The Curse of the Photoshop Blessing: Pandora's .exe - Week Four

Photoshop has turned people into either a skeptic or a fool. Being a powerful and useful program, much digital imagery's legitimacy is questioned. There is a social responsibility that ought to come along with Photoshop, as it may be one of the most powerful tools for deception we have.
The social responsibility of Photoshop is multiplied with the ease of distribution over the Internet. Individuals have more of a personal responsibility about this as they have no repercussions; the anonymity of the Internet allows safety.
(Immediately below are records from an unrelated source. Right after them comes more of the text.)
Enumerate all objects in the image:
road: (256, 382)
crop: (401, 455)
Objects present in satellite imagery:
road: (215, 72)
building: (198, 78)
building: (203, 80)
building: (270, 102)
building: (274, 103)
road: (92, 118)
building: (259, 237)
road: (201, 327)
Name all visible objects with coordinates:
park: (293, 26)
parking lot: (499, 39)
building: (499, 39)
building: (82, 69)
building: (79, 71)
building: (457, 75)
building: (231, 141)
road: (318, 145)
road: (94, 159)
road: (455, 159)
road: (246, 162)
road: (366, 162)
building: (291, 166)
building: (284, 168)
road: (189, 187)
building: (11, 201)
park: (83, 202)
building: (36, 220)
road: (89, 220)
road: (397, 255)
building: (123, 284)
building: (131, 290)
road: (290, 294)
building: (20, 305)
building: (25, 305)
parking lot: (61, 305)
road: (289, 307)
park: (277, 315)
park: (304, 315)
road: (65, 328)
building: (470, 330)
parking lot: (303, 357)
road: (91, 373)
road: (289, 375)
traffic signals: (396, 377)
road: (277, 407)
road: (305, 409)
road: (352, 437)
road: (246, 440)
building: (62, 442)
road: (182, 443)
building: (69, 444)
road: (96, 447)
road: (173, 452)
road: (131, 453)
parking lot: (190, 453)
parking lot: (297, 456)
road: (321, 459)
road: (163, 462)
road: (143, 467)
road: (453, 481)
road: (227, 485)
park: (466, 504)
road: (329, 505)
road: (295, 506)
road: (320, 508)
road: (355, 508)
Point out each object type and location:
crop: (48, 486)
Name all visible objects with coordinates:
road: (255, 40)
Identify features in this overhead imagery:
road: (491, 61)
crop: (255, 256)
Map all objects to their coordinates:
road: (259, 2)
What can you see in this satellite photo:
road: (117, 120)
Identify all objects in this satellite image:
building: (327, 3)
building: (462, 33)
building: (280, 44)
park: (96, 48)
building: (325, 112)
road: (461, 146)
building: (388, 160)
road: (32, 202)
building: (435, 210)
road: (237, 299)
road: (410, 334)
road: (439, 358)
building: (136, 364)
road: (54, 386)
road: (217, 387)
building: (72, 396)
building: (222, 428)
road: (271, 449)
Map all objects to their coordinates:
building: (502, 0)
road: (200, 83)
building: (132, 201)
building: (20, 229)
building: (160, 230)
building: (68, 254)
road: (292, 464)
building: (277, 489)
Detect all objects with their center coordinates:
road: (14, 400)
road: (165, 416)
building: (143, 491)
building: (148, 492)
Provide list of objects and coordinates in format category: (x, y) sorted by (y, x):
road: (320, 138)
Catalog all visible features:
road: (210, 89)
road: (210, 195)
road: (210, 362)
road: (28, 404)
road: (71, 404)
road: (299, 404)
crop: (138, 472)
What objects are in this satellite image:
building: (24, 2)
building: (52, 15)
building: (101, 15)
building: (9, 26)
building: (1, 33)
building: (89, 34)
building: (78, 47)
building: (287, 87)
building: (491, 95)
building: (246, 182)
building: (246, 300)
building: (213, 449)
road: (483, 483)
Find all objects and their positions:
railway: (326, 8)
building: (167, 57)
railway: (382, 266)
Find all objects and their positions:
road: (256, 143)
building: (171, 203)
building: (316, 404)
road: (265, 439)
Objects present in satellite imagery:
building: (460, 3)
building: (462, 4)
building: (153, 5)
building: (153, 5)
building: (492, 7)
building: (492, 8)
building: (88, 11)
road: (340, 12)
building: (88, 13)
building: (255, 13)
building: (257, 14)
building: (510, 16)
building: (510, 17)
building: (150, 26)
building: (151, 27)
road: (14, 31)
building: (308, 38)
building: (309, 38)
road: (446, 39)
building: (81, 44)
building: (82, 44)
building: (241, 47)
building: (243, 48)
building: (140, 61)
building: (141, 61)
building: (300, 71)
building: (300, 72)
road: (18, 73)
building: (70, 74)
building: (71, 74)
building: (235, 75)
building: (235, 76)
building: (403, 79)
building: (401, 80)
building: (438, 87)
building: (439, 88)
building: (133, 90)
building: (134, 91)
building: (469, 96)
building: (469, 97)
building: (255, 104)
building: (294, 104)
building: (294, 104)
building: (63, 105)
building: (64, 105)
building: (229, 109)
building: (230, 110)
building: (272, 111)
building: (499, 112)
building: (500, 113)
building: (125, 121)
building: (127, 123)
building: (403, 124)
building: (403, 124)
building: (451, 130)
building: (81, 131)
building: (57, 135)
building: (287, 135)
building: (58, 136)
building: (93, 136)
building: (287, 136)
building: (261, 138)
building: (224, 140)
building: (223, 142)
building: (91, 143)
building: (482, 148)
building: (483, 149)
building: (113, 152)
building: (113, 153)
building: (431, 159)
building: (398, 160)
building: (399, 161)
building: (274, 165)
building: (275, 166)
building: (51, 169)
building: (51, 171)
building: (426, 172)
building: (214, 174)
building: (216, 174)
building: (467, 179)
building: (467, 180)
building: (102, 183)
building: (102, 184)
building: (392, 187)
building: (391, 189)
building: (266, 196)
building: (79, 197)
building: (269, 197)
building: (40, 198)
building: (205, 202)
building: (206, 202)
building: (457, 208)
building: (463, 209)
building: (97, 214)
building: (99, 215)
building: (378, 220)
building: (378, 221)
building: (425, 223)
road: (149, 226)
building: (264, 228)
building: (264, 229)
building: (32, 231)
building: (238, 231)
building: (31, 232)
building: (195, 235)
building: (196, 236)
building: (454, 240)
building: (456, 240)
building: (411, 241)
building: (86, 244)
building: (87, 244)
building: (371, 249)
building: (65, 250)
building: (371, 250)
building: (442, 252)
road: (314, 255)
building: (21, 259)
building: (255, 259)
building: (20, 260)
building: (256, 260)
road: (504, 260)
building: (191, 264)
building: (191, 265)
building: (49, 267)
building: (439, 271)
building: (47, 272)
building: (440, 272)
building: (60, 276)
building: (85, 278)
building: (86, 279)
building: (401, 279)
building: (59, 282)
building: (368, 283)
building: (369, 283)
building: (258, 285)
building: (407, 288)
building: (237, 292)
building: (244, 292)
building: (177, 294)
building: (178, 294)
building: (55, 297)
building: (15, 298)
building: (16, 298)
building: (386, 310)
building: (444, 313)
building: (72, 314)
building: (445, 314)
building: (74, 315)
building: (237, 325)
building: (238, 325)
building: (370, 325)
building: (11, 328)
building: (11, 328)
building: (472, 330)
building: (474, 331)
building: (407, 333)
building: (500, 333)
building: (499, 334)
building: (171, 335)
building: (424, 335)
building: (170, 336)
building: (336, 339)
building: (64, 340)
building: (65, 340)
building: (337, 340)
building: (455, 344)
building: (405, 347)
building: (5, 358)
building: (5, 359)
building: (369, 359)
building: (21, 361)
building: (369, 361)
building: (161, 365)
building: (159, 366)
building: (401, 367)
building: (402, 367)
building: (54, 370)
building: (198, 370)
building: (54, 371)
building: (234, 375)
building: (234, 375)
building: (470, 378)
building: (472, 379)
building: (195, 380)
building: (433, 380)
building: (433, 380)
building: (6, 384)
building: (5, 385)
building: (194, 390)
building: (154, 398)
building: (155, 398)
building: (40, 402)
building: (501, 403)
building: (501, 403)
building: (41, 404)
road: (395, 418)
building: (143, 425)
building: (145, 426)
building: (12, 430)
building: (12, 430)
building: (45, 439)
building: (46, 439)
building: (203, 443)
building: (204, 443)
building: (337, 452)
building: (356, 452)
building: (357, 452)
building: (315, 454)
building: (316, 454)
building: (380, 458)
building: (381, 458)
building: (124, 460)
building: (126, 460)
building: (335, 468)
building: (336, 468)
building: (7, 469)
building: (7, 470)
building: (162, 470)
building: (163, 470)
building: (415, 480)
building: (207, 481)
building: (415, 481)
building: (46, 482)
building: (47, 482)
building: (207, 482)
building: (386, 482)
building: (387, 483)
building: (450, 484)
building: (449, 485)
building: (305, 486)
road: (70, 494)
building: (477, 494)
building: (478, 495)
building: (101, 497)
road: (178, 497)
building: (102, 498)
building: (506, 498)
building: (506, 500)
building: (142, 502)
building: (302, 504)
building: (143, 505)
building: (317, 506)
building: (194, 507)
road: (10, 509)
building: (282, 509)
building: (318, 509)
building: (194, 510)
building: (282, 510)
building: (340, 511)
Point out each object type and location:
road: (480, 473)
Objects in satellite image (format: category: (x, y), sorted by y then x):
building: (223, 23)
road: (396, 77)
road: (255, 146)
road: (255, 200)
Official publications have to worry about fact-checking their information. For text, this could involve  research, knowledge or communicating with people. For pictures, it involves trusting sources or a very keen eye. For example:
This photo of George Bush shows him reading a child's book upside-down. Pretty stupid.
This photo shows him with the book right-side-up. However you feel about this man, and there's no bias coming from me, but for truth's sake it's likely that he's not so stupid that he can't tell the difference between correct and upside-down text. The top image is the logically Photoshopped one.
So what? Well, this is similar to libel, and what people don't seem to understand is that publishing something to the Internet, anywhere on the Internet, is still publishing something. If half the people who saw that photo believed it to be real, that's real damage to Bush's reputation.
It's a powerful tool, Photoshop. Seeing is believing. Or it was, before digital photo manipulation was a household activity. Now everything we see is absorbed with skepticism, and we can never recover that comfortable trust.